One way for people to bring down the cost of their housing is to opt for smaller homes, often excessively so in relation to the people who will be living in it. Overcrowding problems, measured in accordance with the standard established by Eurostat, are rare among native-born families (between 3% and 5% depending on the year), but they affect a significant part of the population of foreign origin (between 13% and 20%). The lack of space in the home can have a negative impact on everyday life, affecting aspects such as comfort, privacy and the availability of spaces suitable for eating, studying or resting.

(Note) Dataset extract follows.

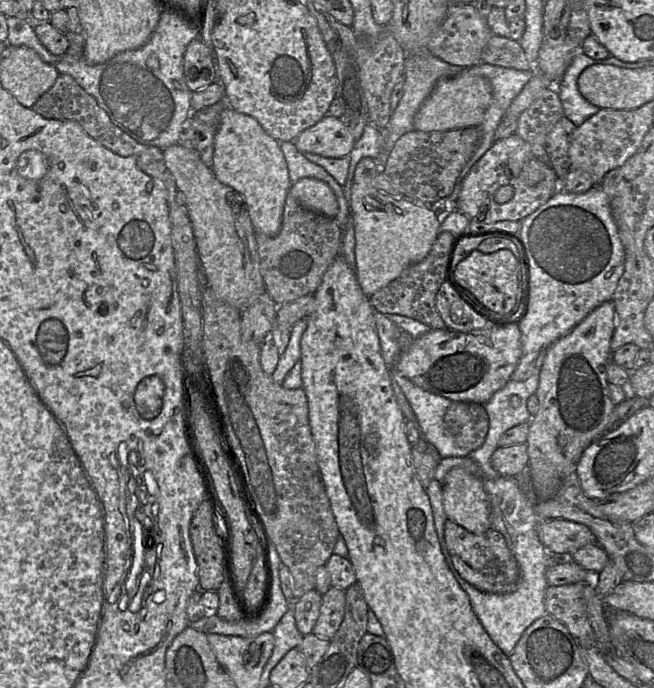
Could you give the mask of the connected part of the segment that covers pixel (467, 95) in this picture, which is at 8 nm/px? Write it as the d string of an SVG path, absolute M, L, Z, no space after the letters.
M463 70L459 74L437 82L414 117L414 131L432 132L478 127L484 120L492 100L492 86L488 79Z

3. Health and lifestyle habits
With regard to health, Spain opted for a model in which health cards that allow access to the system are granted based on de facto residence (registration with the local council) regardless of the person’s legal status. After the period in which this right was rescinded in response to the implementation (which was stricter in some regions than others) of the cuts introduced by Royal Decree 16/2012, the health system’s universal coverage was restored by Royal Decree 7/2018. Even so, public healthcare only partially covers areas such as dental care, and copayments are demanded in others, such as acquiring medication. Even though the accessibility of the health system is good in Spain, including for immigrants, the economic crisis led to an increase in the percentage of people who were unable to afford certain health-related costs. In the case of dental treatment, the inaccessibility percentages doubled in just a few years, rising to around 14% among immigrants in 2014, twice the figure found among the native-born population. Between 2014 and 2017, there was a significant improvement in both groups, but the gap remains.

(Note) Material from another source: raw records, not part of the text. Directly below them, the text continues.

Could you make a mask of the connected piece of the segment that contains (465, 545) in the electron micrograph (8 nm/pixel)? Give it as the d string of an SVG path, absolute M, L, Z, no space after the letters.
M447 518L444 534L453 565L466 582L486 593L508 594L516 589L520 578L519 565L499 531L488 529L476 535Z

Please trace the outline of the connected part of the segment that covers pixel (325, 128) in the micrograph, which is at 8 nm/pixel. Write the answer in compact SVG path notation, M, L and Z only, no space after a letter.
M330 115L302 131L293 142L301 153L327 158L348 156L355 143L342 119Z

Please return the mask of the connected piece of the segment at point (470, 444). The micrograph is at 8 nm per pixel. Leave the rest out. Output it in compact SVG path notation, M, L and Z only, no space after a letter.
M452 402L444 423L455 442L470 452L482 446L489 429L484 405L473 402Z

Access to education has also been guided by the principle of universality, meaning that no child has been deprived of their legal right to an education regardless of their parents’ situation vis-à-vis the authorities. This is important, but even so it does not in itself guarantee equal educational opportunities, since their socioeconomic background and their status as immigrants can affect children’s access to post-compulsory education and training and their academic results. The 2018 figures on young adults aged 18 to 24 who drop out of education early and on the inadequate level of education among adults aged 25 to 64 are twice as high among people of foreign origin as they are among people born in Spain. Moreover, even though these two indicators have improved since 2006, the reduction is much higher among the native-born population, widening the educational gap connected with origin. Given the importance of education and training to employability, it is worrying that almost a third of young immigrants leave the education system once they have completed their compulsory schooling.

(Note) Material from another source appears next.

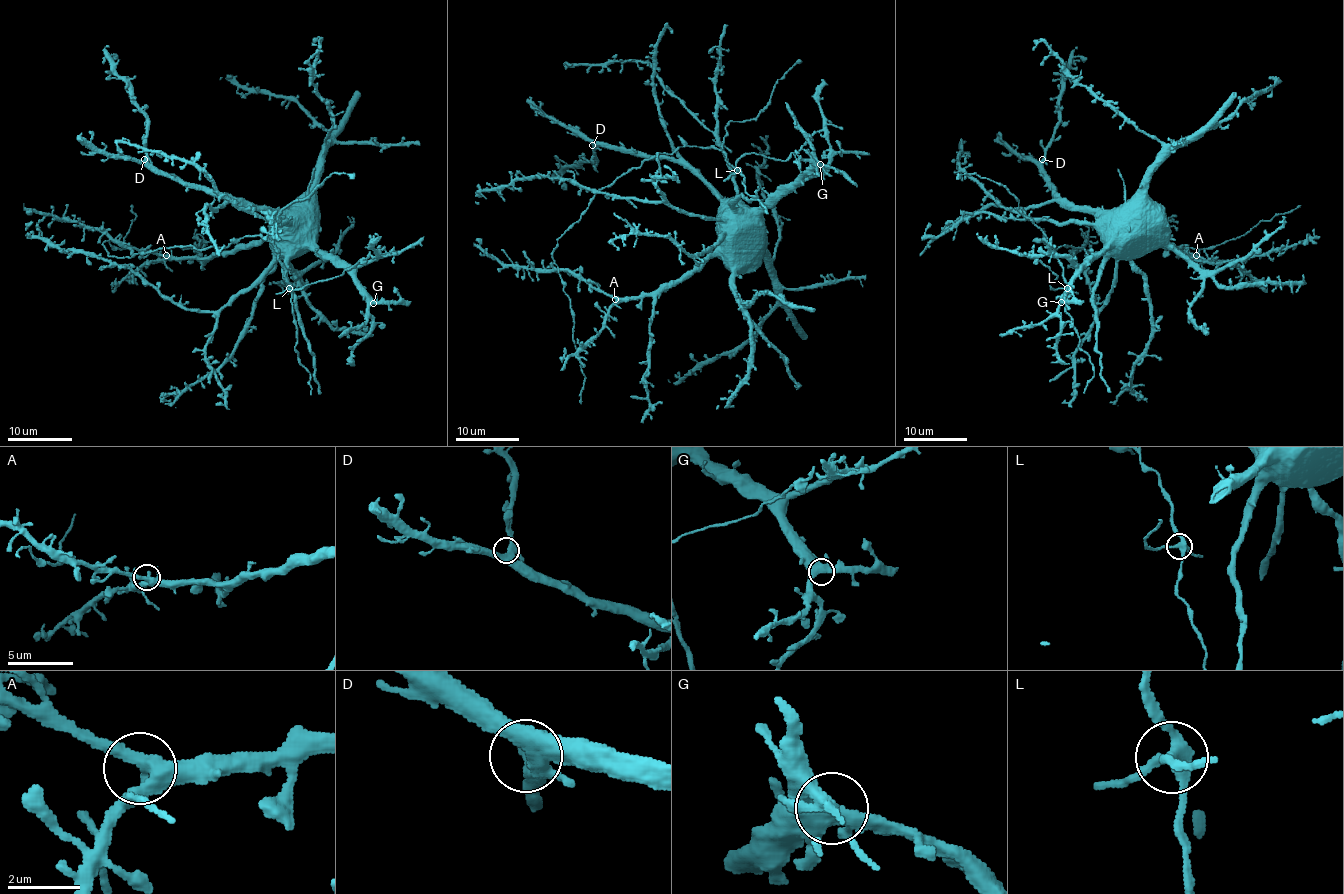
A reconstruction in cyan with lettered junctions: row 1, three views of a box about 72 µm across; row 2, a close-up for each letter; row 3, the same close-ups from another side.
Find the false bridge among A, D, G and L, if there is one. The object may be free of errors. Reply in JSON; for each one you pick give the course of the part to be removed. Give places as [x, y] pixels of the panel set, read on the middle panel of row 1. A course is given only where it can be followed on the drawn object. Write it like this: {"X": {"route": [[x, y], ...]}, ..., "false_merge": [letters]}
{"L": {"route": [[737, 170], [736, 162], [751, 153], [785, 160], [817, 132]]}, "false_merge": ["L"]}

THE TWO-FOLD SALARY GAP FOR IMMIGRANT WOMEN
In 2016, foreign women workers earned on average just over €14,000 (gross) a year, compared to the almost €27,000 earned by Spanish males. The figures in the Pay Structure Survey clearly illustrate this two-fold divide, of gender and of origin, that determines the paltry earnings of immigrant women employed in our country. A range of factors explain this situation, among them the concentration of women, especially immigrant women, in poorly paid sectors, occupations and jobs, their greater tendency to be employed in part-time work, the importance of the informal economy, interruptions to their careers to look after household members, and the direct and indirect discrimination they suffer due to their sex and/or nationality.